By Zihna Gordon
When I was 16 my family moved to a new town and a new denomination. The national leadership of the United Church of Christ had just informed local congregations that by their polity, the issue of whether each church identified themselves as “open and affirming” was each church’s business to decide.
Feeling pressure to self-define, our church reluctantly waded into the conversation. It was a tense, hot time, rife with long meetings, snapping tempers and nasty gossip. Pews emptied week by week of friends from both sides of the discussion.
In the end, the church chose not to adopt that designation. We’d found our answer but halved our population. Two-thirds of our ministers had quit. And I had learned: the process engaged in a demanding discussion is every bit as important as the conclusion.
The Cooperative Baptist Fellowship and Mercer University are planning a critical conversation for a critical time. In the face of cultural realities such as increasing divorce, cohabitation and committed same-gender relationships, A [Baptist] Conversation on Sexuality and Covenant will provide space to consider the traditional Baptist sexual ethic: Sexual expression is a sacred gift from God that is reserved for the lifetime marriage covenant between one man and one woman…
I am proud of us for this courage. It is right for Christians to engage the culture and offer it the best we know of how to be whole as humans. To withdraw when something is shifting is to abdicate our salt-and-light identity, and to show our faith principles irrelevant to our time.
Yet these are dangerous waters. Addressing cultural shifts in the form of civil and women’s rights has decimated denominations in the past, and those groups that have engaged discussion about LGBTQ issues have likewise faced their own conflict and rifts. It is reasonable to enter this discourse with fear and trembling. Yet we possess one incredibly powerful resource that other groups lack: We are Baptist.
In The Baptist Identity: Four Fragile Freedoms, Walter Shurden gives four ideals from Baptist history than can orient us for this discussion and give us tools to engage it with courage, wisdom and grace.
Bible Freedom is the right and responsibility of every believer to study the scriptures herself, with the best scholarship available, free before the leading of God.
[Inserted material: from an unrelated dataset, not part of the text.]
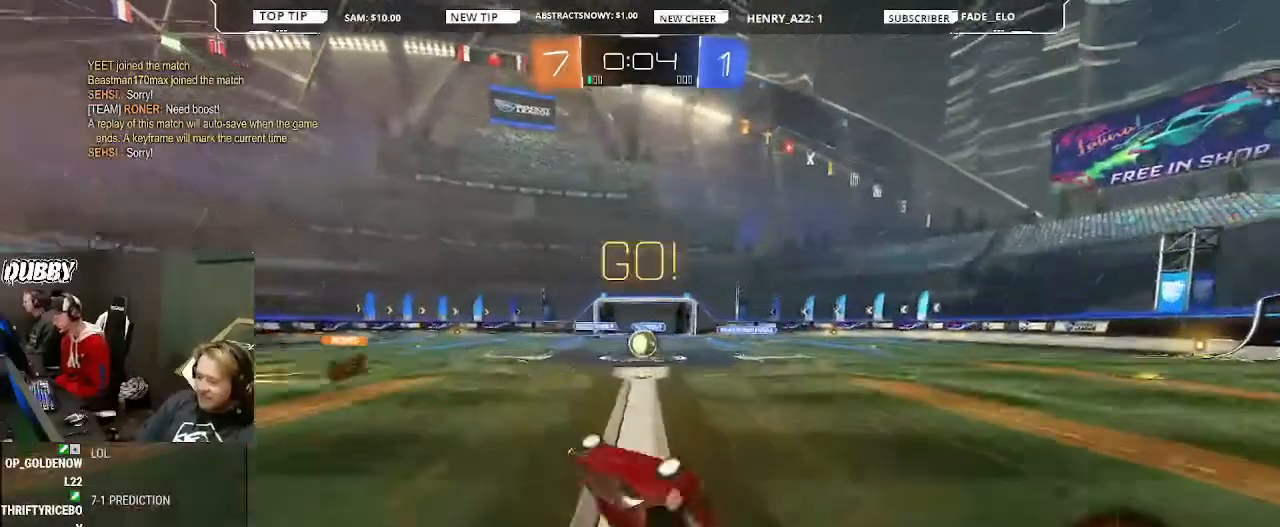
{"buttons": ["R2"], "left_stick": "center", "right_stick": "center", "events": [[367, "left_stick", "center"]]}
For this discussion, that will mean careful consideration of both the passages that have helped Baptists form our sexual ethic and those that show us how to treat people who are different from us.
Soul Freedom is the right and responsibility of each person to interact with God free of imposition by creed, clergy or government. As non-creedal people, what marks a true Baptist is not so much what he believes, but how that position was reached. One’s personal searching with God is absolutely paramount, and room must be left by each of us for the possibility of a surprise.
Church Freedom is the right and responsibility of each church body to discern and live out its own calling. We may be drawn to different positions in this discussion. We’re not meant to be transplanted copies of each other, nor should differences keep us from fellowship or working together toward common goals.
Religious Freedom is the right and responsibility of each believer to maintain distinct relationships to spiritual and civic realms. The Baptist movement arose out of an abusive state-imposed church system; sometimes Christ and Caesar are at odds. Technically, it would be very Baptist for a body to maintain a neutral position toward the government’s definition of marriage as they determine their position.
In addition to these beautiful ideals, CBF Baptists have one final asset from history: memory of a time the practices were not engaged. We carry the scars of having lost an organization we love because we were outvoted. We know how it feels to not be heard through an agenda, to be outcast from a group that has no authoritarian Bible interpretation, no authority over the individual believer or local congregation, no creed.
How we treat each other now could redeem the CBF experience by refusing to do as we were taught. We can break the cycle of violence, and model a different way.